ClosingCorp estimated that there is more than $7 billion in loan value and $60 million in service fees and transfer tax revenue at risk due to recent wildfires in California.
This basis of the report is “in-flight” residential mortgage applications in the FEMA designated areas for the Easy, Getty, Kincade, Saddleridghe, and Tick fires. An “in-flight” mortgage application are mortgages due to close between October 24, which is when FEMA initially declared the fire and the end of the year.
Redfin previously reported that Los Angeles, Orange, and Santa Clara Counties are at risk of losing more than $2 trillion worth of housing as a result of the fires.
Los Angeles County has 1.49 million households valued at $1.2 trillion, with an estimated median home value of $625,000. Orange County has a total housing value of $502.6 billion, with a median home value of $709,800.

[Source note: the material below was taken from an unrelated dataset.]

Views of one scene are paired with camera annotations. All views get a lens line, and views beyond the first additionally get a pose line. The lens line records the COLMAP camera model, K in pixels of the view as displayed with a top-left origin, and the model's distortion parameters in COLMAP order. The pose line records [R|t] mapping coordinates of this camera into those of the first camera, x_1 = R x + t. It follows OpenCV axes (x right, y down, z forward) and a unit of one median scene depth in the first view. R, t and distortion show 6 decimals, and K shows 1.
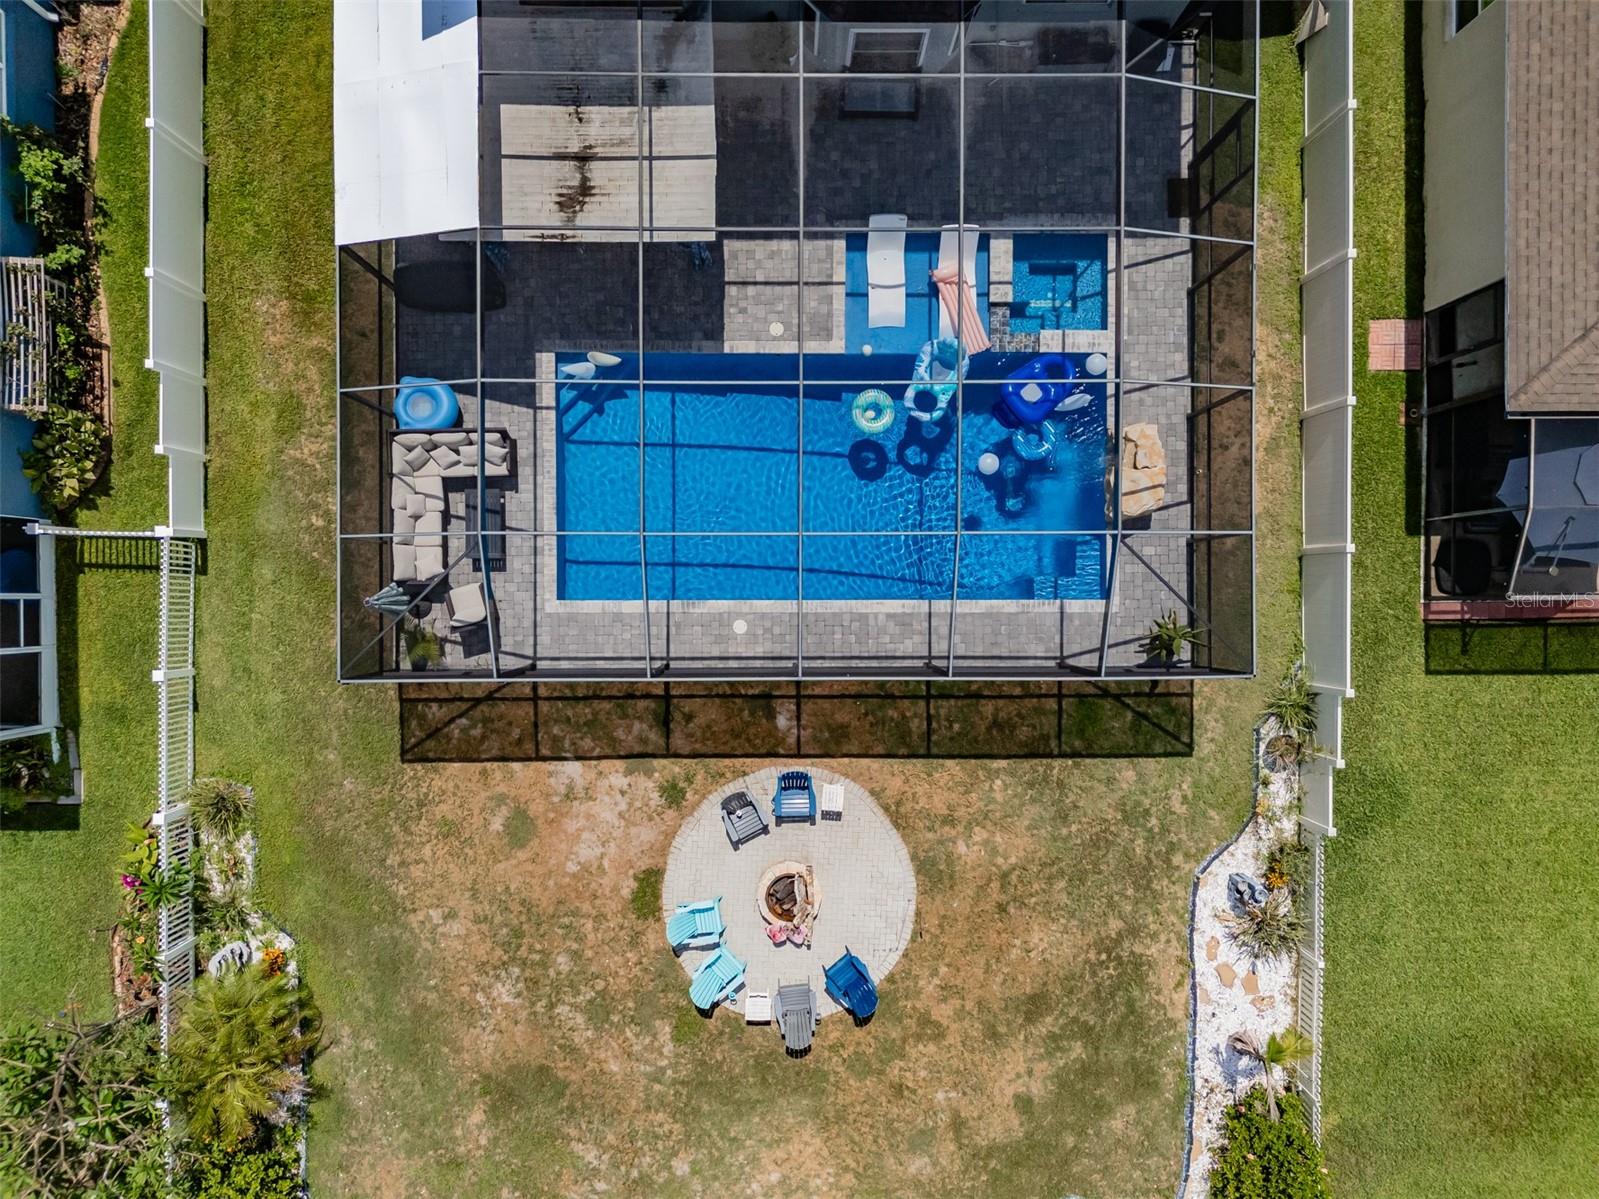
lens RADIAL K [[1127.9, 0, 792.9], [0, 1127.9, 607.8], [0, 0, 1]] dist [0.069282, -0.077017]
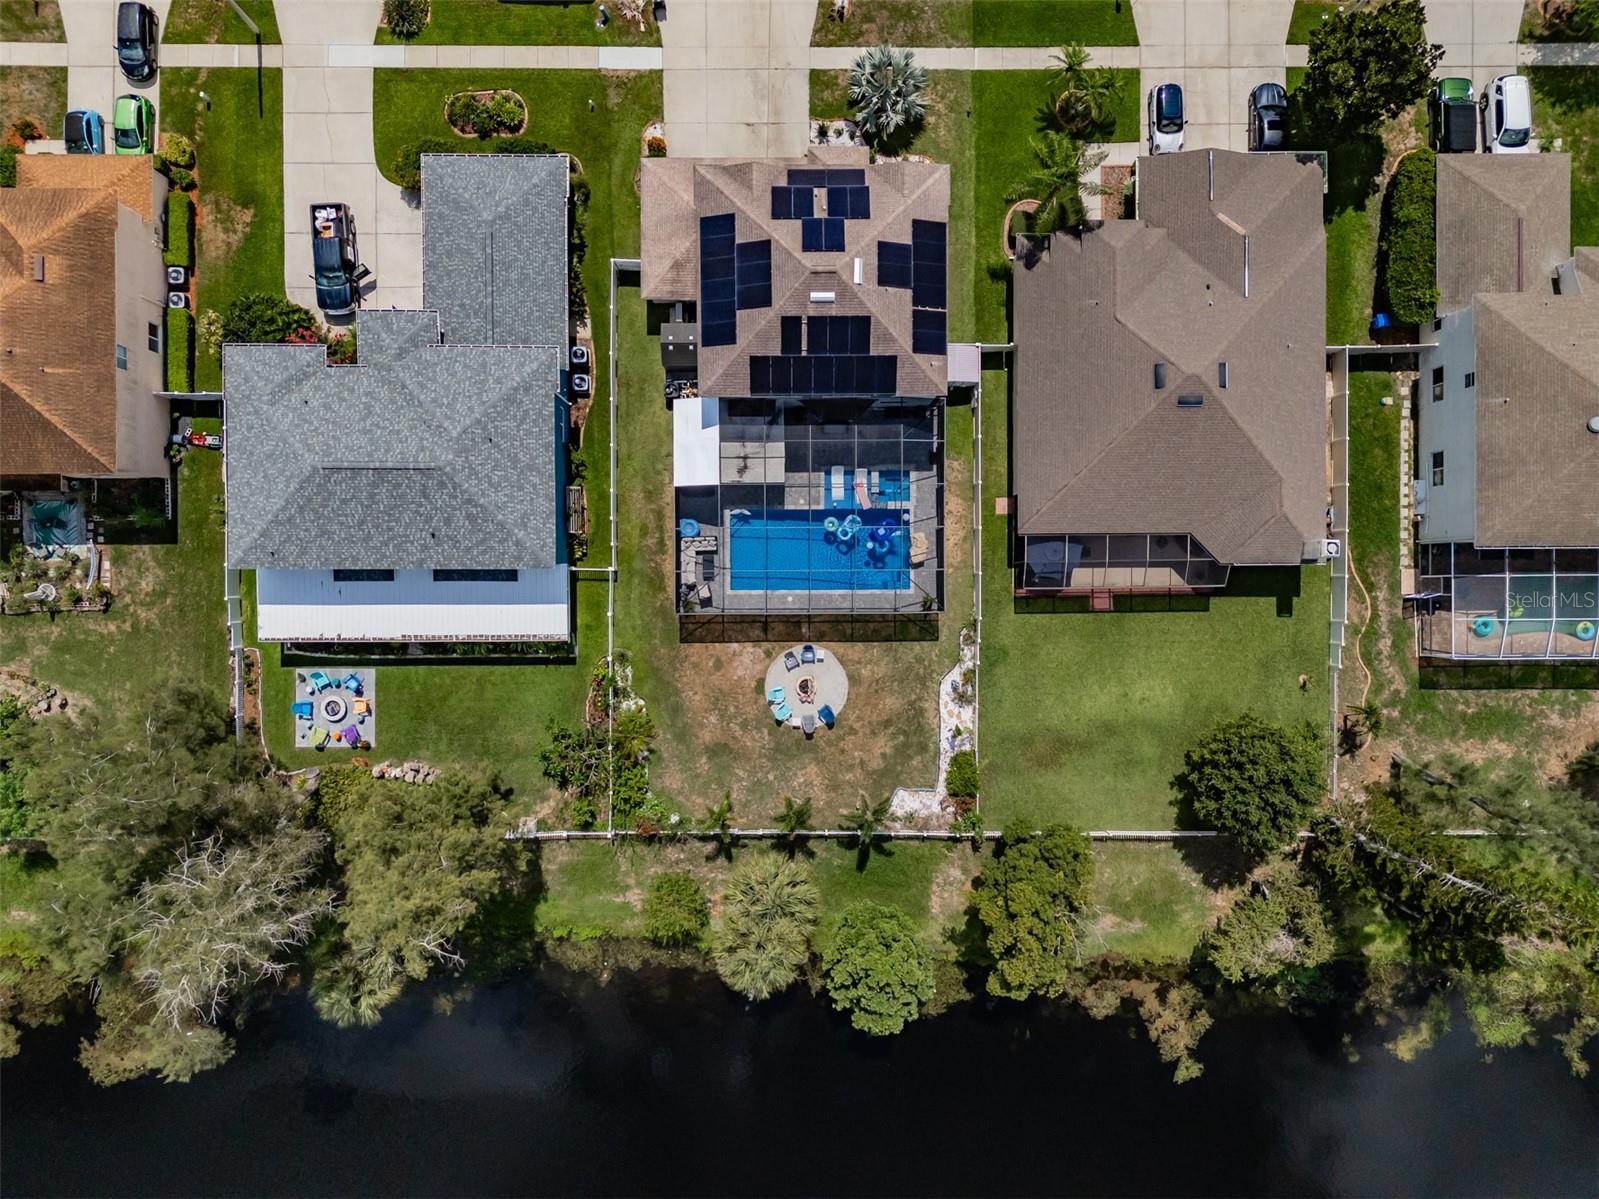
lens RADIAL K [[1195.1, 0, 776.0], [0, 1195.1, 599.1], [0, 0, 1]] dist [0.087593, -0.091123]
pose [[0.999988, -0.002981, -0.003818, -0.072037], [0.002989, 0.999993, 0.002091, 0.010889], [0.003812, -0.002102, 0.999991, -2.218538]]
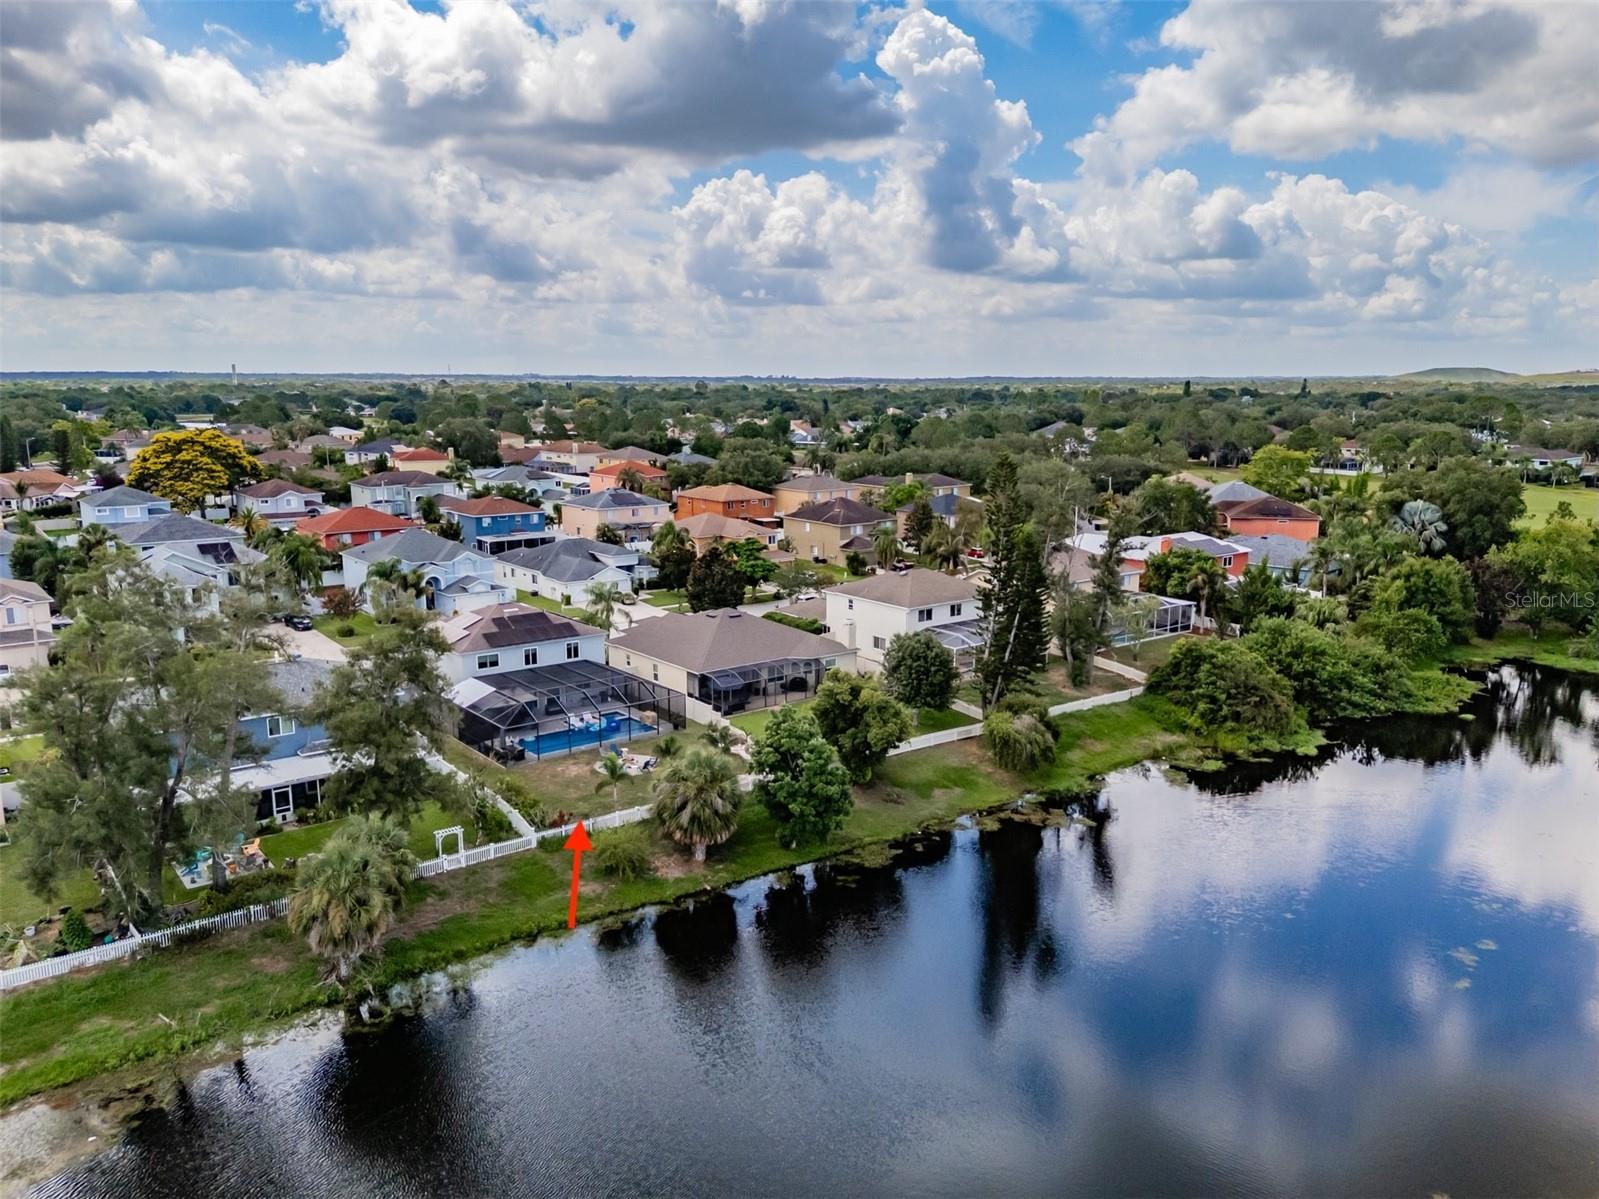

“Homes in places like Malibu, the hills around Los Angeles and wine country in Northern California have historically been desirable because the natural beauty of the surroundings has outweighed the risk of natural disaster,” said Redfin Chief Economist Daryl Fairweather. “But with homebuyers and sellers in fire-prone parts of California really starting to feel how environmental risk factors are impacting both the safety and value of their homes, long-term demand will change, though California overall is unlikely to lose its luster. Demand and prices for homes in fire-prone areas will go down, but as a result, they’ll increase in safer parts of the state. California is in the midst of a housing shortage, and the state should take wildfire risk into account when deciding where to focus its building efforts.”
The San Francisco Chronicle reported Wednesday that the Kincade Fire that burned Sonoma County was 100% contained.
The 77,758-acre blaze began on October 23 and destroyed 374 structures, including 174 homes. Another 60 structures, including 35 houses, were damaged. Four firefighters were injured fighting the wildfire.